Przemysław Rygielski (Flota): Trudno coś powiedzieć po tym meczu. W pierwszej połowie mieliśmy bardzo dobrą sytuację, której nie udało nam się wykorzystać. Potem tracimy jak zwykle głupio bramkę. Przegrywamy już na początku, potem się kłócimy i przegrywamy znów potyczkę.
Wojciech Jarmuż (Flota): Na pewno inaczej potoczyłby się mecz, gdybyśmy wykorzystali tą sytuację na początku zawodów. Nwaogu miał 100 proc. sytuację na gola. Straciliśmy gola po błędzie obrony, który pozwolił Wasilewskiemu na strzał. Później czerwona kartka, musieliśmy gonić wynik i kwestią czasu było kiedy Stal strzeli drugiego gola.
Janusz Białek (trener Stali): To był kolejny już mecz, w którym chcieliśmy poczuć smak zwycięstwa. Udało się wreszcie. Nie przyszło nam to jednak łatwo. Widać było, że moim zawodnikom brakuje sił. Rozegraliśmy trzecie spotkanie w ciągu tygodnia. Znowu z niepokojem patrzyliśmy na ostatnie fragmenty pojedynku. Cieszę się, że chłopcy powalczyli i zdobyli komplet oczek. Gdyby Czarek Czpak wcześniej zdołał trafić do siatki, to było by spokojniej. Jestem zadowolony z faktu, iż obudził się Paweł Wasilewski. W grze Stali znajduję sporo pozytywów. Flota, podobnie jak inne drużyny, chciała wygrać. Mimo, że wiedziała na jakim jesteśmy miejscu, to nas nie zlekceważyli.
Sebastian Łętocha (Stal): W końcu udało się wygrać. Co tu dużo więcej mówić. Uważam, że o wyniku zaważyła ta czerwona kartka.
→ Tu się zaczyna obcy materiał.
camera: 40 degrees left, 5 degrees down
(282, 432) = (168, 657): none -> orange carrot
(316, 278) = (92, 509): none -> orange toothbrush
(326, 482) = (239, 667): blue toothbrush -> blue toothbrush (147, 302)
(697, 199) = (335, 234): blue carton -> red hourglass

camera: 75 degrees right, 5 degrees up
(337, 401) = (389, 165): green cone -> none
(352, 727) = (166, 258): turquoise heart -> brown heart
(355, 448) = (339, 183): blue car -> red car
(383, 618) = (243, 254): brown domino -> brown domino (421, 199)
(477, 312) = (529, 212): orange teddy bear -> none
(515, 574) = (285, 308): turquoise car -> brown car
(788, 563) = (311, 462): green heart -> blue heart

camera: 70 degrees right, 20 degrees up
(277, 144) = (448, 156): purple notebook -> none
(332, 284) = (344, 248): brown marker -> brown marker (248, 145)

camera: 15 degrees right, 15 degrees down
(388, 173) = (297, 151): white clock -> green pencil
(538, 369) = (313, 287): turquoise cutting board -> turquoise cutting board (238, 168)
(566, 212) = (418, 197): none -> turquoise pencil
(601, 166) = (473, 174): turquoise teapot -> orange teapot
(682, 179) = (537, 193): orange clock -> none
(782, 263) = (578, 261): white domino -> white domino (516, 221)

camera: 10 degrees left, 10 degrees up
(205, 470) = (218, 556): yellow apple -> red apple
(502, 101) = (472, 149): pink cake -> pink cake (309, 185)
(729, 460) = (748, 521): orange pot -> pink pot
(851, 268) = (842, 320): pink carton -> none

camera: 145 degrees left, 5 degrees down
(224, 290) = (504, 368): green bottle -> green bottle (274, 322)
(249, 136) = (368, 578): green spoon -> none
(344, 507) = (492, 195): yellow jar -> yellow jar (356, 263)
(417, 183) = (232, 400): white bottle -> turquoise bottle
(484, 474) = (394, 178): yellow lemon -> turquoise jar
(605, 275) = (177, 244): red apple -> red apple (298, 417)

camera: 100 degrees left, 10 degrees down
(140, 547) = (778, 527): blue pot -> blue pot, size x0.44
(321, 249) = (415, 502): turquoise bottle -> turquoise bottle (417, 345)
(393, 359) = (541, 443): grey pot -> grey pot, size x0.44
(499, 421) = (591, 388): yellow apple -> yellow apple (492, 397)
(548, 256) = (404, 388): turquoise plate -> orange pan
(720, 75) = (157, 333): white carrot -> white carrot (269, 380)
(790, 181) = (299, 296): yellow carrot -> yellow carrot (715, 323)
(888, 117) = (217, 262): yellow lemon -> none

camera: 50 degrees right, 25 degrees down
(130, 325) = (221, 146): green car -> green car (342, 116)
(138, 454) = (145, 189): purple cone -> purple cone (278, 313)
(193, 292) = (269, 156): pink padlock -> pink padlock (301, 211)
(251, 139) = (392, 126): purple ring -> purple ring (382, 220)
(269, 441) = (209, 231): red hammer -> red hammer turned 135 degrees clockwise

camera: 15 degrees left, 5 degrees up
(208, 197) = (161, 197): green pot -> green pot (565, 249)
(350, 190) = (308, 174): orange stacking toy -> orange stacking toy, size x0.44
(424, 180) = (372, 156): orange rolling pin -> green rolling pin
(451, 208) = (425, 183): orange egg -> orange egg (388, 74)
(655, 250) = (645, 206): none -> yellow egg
Flota odkryła się, chciała doprowadzić do remisu, ale nadziewała się na nasze kontry. Musieliśmy w końcu strzelić tego drugiego gola i się udało. Mecz skończył się dla nas bardzo dobrze.
Daniel Treściński (Stal): Wygraliśmy w końcu po bardzo długiej przerwie. Cieszymy się z tego. Wiadomo jak jest w klubie. Gramy tylko i wyłącznie dla siebie i kibiców. Tak sobie cały czas powtarzamy. Wcześniej mieliśmy pecha. Traciliśmy ważne bramki w samych końcówkach meczów. Nie udało się ich wygrać, remisowaliśmy je. To pierwsze zwycięstwo od dawien dawna. Trzeba się z tego cieszyć, bo to jedna nutka pozytywu w tym co się dzieje wokół drużyny i klubu.